Similarly, the Tijuana-Tecate service would become a small section of the proposed 5,300-kilometer-long Pacific Train line, which would link Cabo San Lucas, Baja California Sur, to Tapachula, Chiapas, via cities including La Paz, Tijuana, Mexicali, Hermosillo, Mazatlán, Tepic, Zihuatanejo, Acapulco and Puerto Escondido.
The other routes featured on Torruco’s map are the Central Train line from Guadalajara to Veracruz city; the Oaxaca Train line from Puebla to the Oaxaca coast via Oaxaca city; the Isthmus (of Tehuantepec) Train line between Coatzacoalcos, Veracruz, and Salina Cruz, Oaxaca; the US $10 billion Maya Train railroad, which is currently under construction and will link cities and towns in five southeastern states; the Gulf Train line from Matamoros, Tamaulipas, to Palenque, Chiapas; the Transversal Train line from Mazatlán, Sinaloa, to Reynosa, Tamaulipas; the Eastern Train line between Piedras Negras, Coahuila, and Acapulco, Guerrero; and the Western Train line between Ciudad Juárez, Chihuahua and Lázaro Cárdenas, Michoacán.

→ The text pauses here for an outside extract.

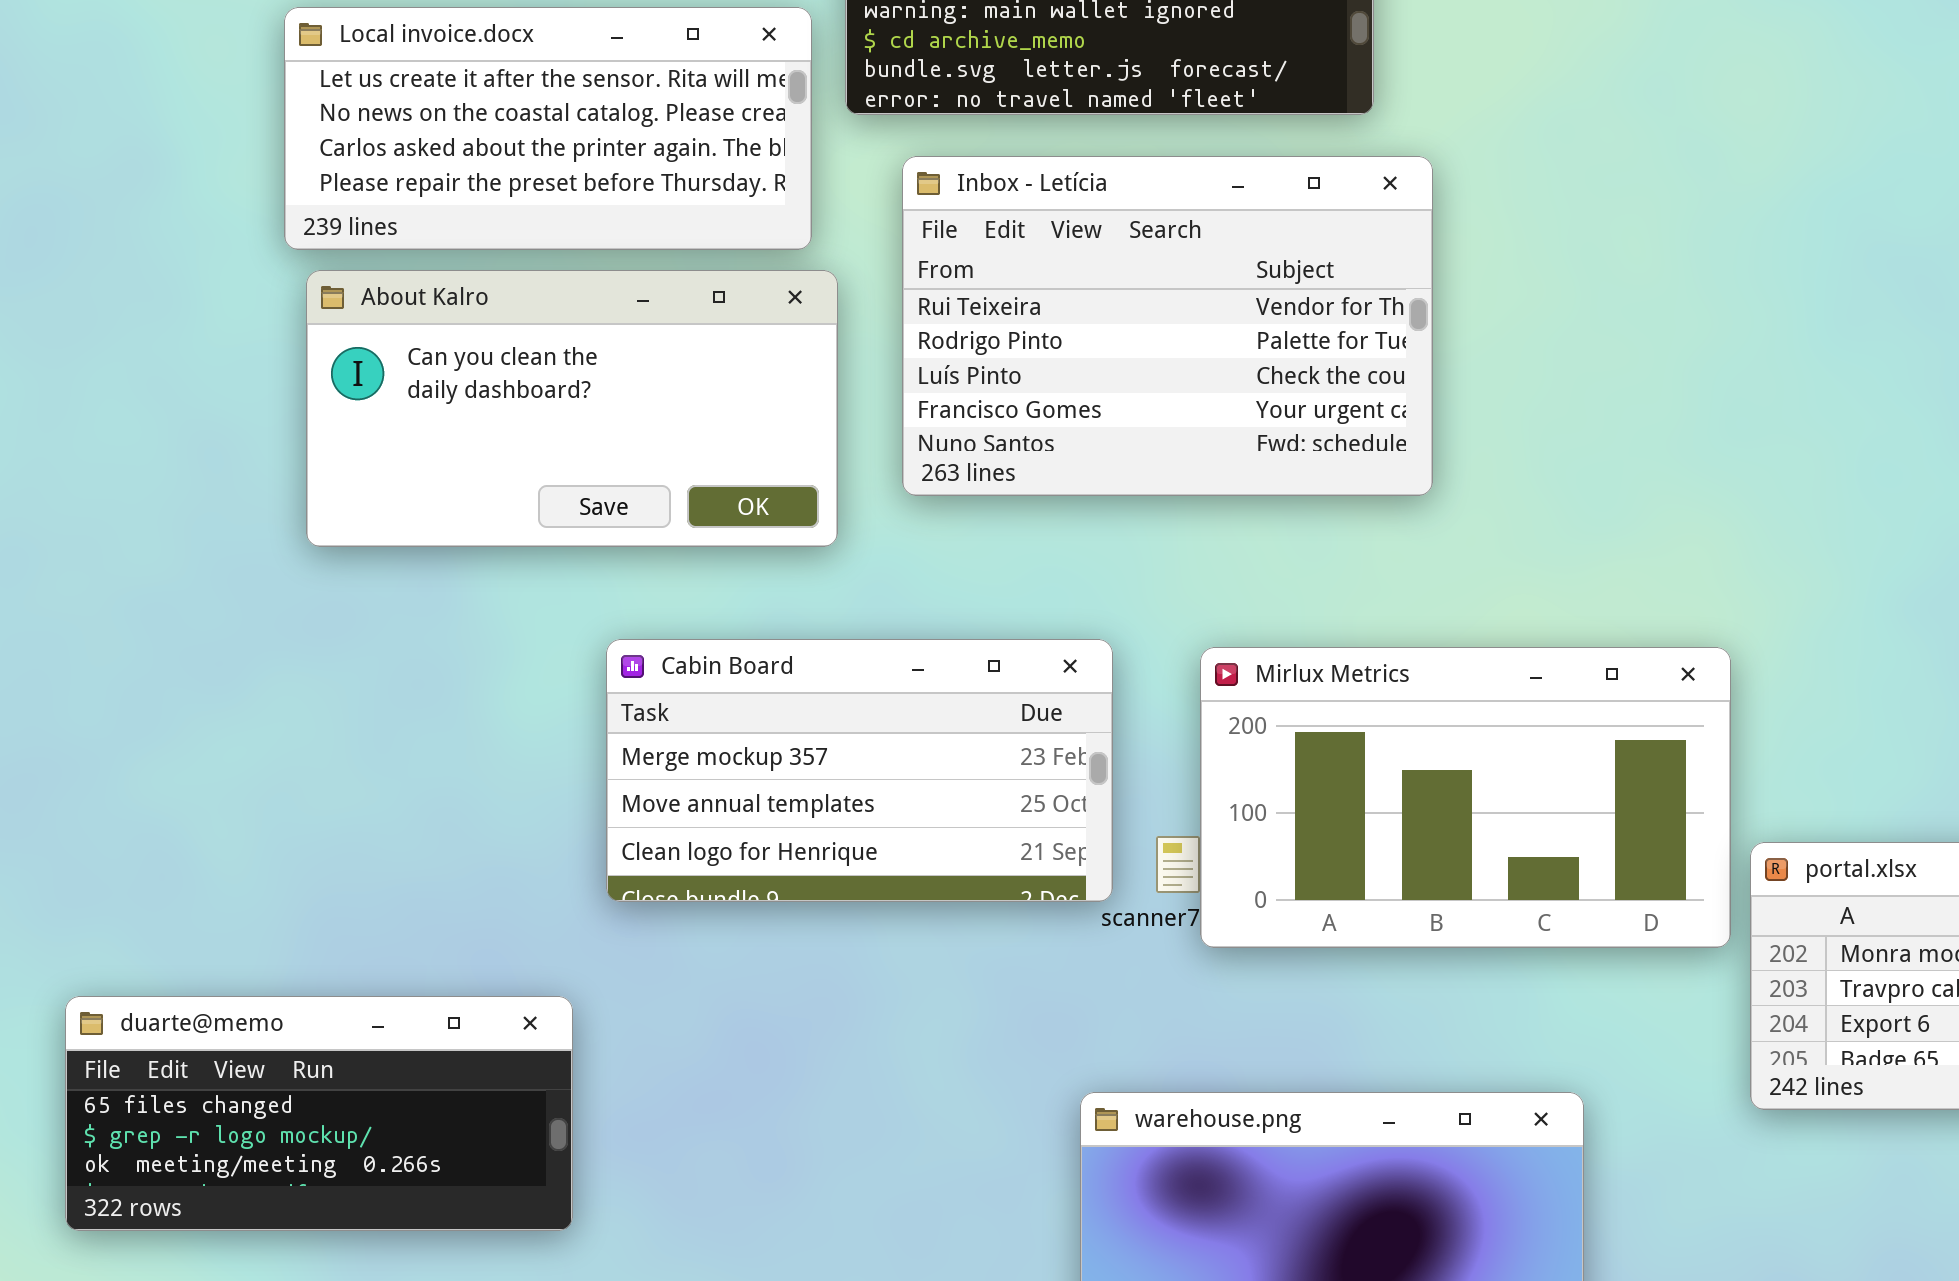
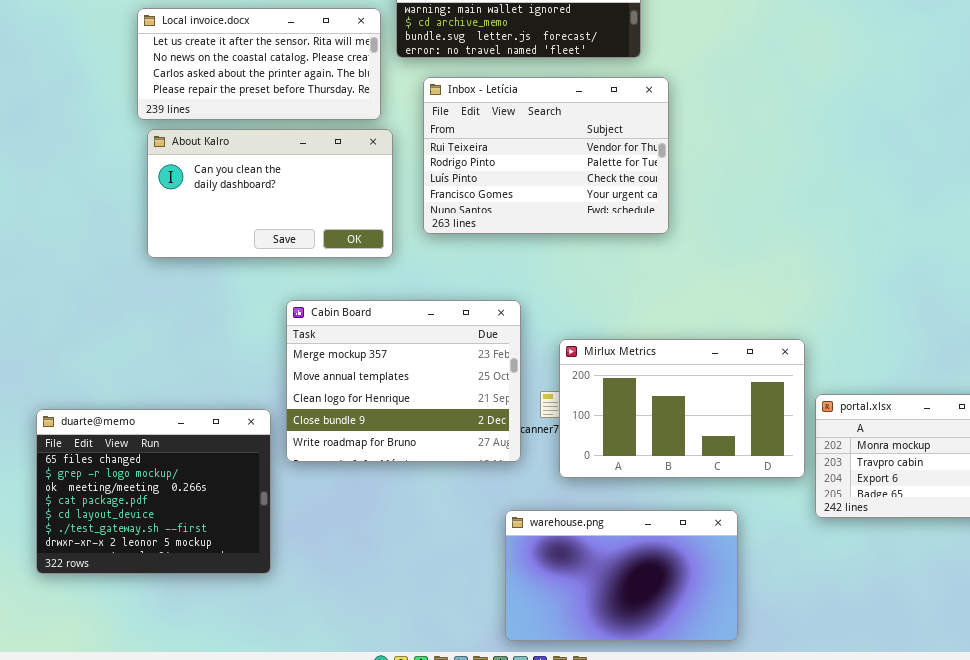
Cabin Board: [606,639,1113,902] -> [286,300,521,462], resized
Mirlux Metrics: [1200,647,1731,948] -> [559,339,805,478], moved
duarte@memo: [65,996,573,1231] -> [36,409,271,574], resized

The federal government has outlined plans to run passenger services on sections of the routes proposed by Torruco but not along their entirety.
For example, the Mexico City-Toluca Train line, left incomplete by the previous government, is slated to finally open in 2023, while President López Obrador said earlier this month that 30 billion pesos (almost US $1.5 billion) would be invested in a passenger service between Coatzacoalcos and Palenque via the Dos Bocas refinery, which is currently under construction on the Tabasco coast.
Planning documents obtained by the newspaper El Universal last year indicated that the government was also planning to launch a passenger rail service between Coahuila and Tamaulipas, which would be a branch line of the Eastern railroad proposed by Torruco.
In addition, the government is upgrading existing tracks on the Isthmus of Tehuantepec as part of its trade corridor project, which is touted as a potential rival to the Panama Canal. That railroad could be used by the Isthmus passenger service Torruco advocated.